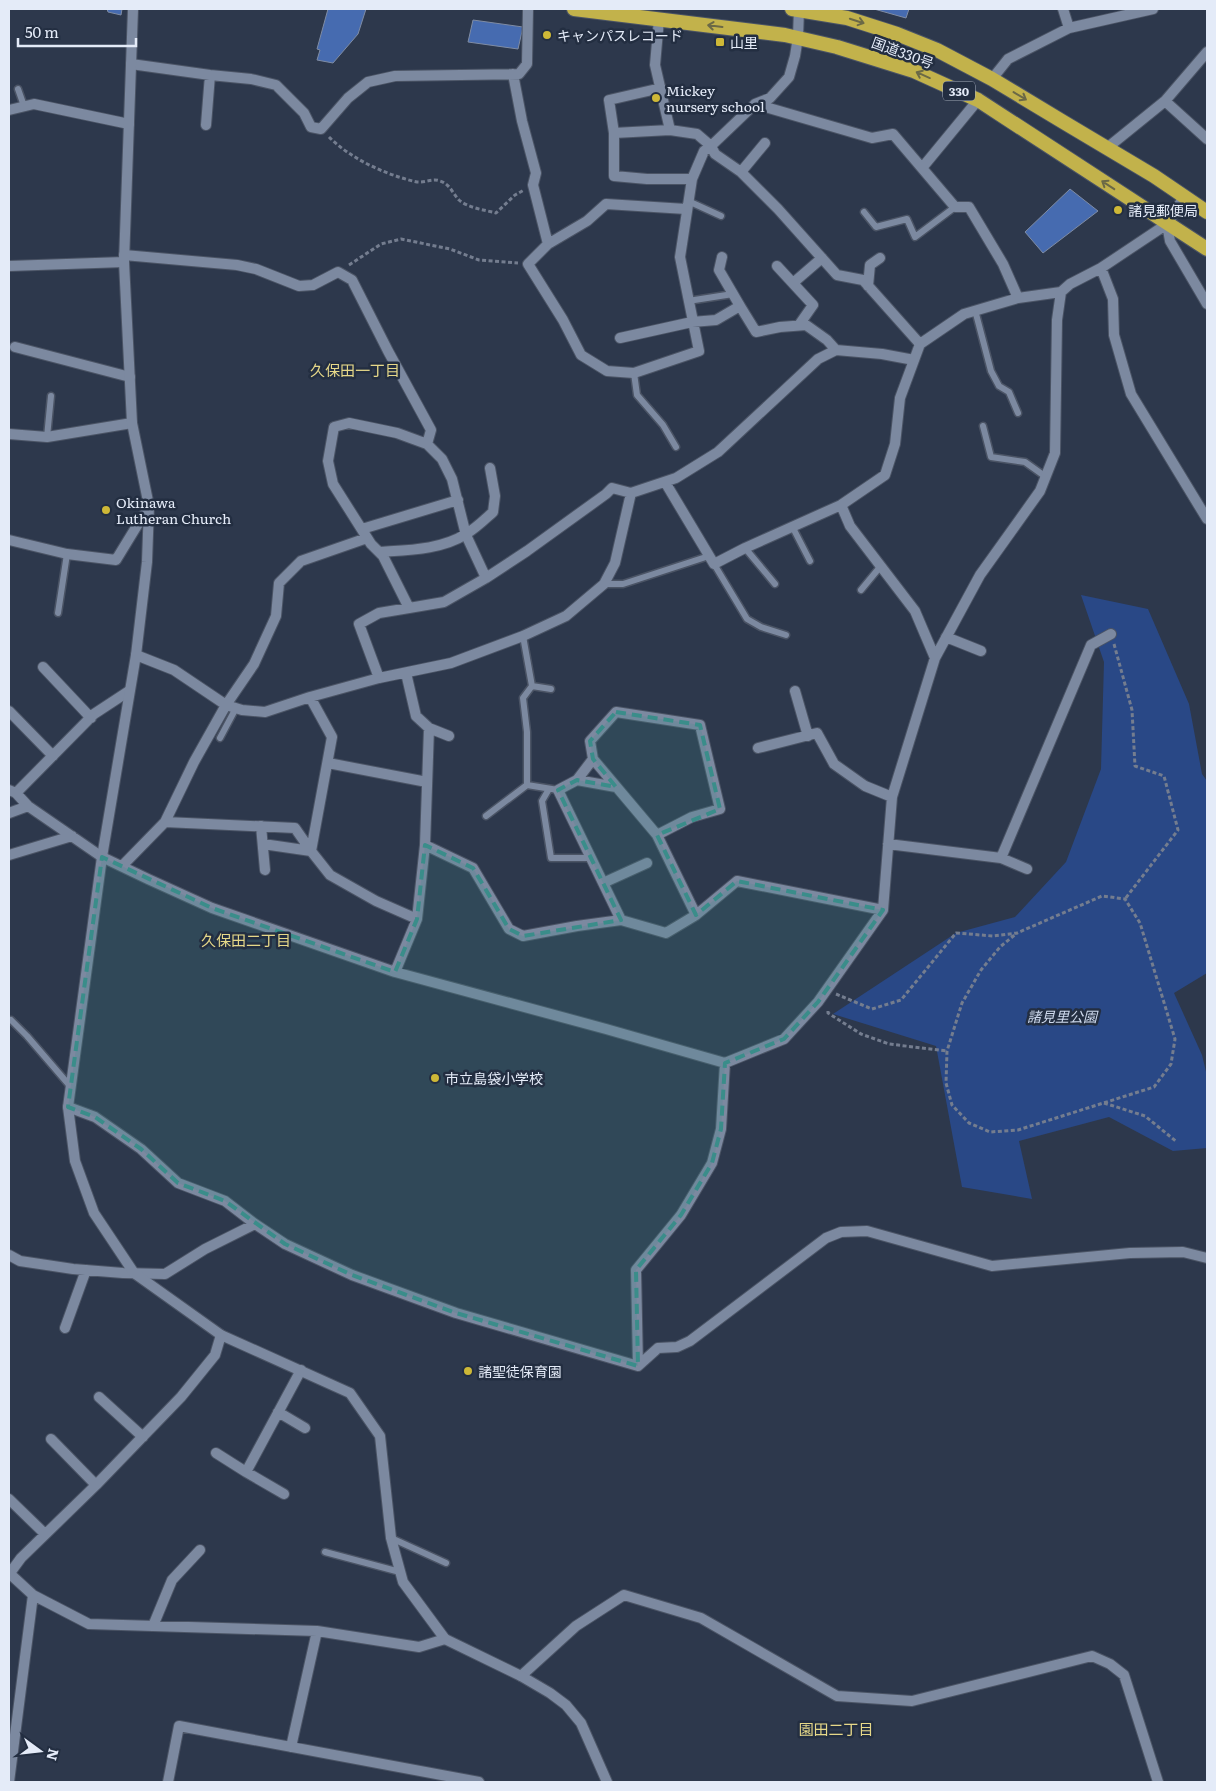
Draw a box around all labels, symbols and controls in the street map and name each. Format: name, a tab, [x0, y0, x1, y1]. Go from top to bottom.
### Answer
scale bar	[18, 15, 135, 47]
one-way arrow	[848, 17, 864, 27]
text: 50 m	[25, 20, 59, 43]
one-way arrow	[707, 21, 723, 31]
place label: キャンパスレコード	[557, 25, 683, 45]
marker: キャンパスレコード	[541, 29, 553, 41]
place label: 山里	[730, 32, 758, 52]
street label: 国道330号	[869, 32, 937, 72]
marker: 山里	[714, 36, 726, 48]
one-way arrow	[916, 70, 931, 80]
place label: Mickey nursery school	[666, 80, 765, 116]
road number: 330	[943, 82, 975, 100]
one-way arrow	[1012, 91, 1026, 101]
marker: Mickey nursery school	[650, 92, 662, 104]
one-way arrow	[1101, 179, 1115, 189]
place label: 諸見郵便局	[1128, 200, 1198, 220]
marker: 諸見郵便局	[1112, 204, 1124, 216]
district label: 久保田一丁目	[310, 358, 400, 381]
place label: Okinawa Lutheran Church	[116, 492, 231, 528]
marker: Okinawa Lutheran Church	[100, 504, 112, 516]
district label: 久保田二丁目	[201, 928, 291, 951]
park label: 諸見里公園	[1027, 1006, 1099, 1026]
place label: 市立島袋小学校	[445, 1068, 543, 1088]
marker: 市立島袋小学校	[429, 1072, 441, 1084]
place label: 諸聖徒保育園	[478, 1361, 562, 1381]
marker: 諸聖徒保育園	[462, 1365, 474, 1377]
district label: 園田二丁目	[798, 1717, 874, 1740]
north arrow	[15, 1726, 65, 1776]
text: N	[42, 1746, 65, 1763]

= = = = = = =

● **ABOUT THIS EXERCISE**:
Each line of the records that holds the word "Okinawa" should be copied out.

● **YOUR RESPONSE**:
place label: Okinawa Lutheran Church	[116, 492, 231, 528]
marker: Okinawa Lutheran Church	[100, 504, 112, 516]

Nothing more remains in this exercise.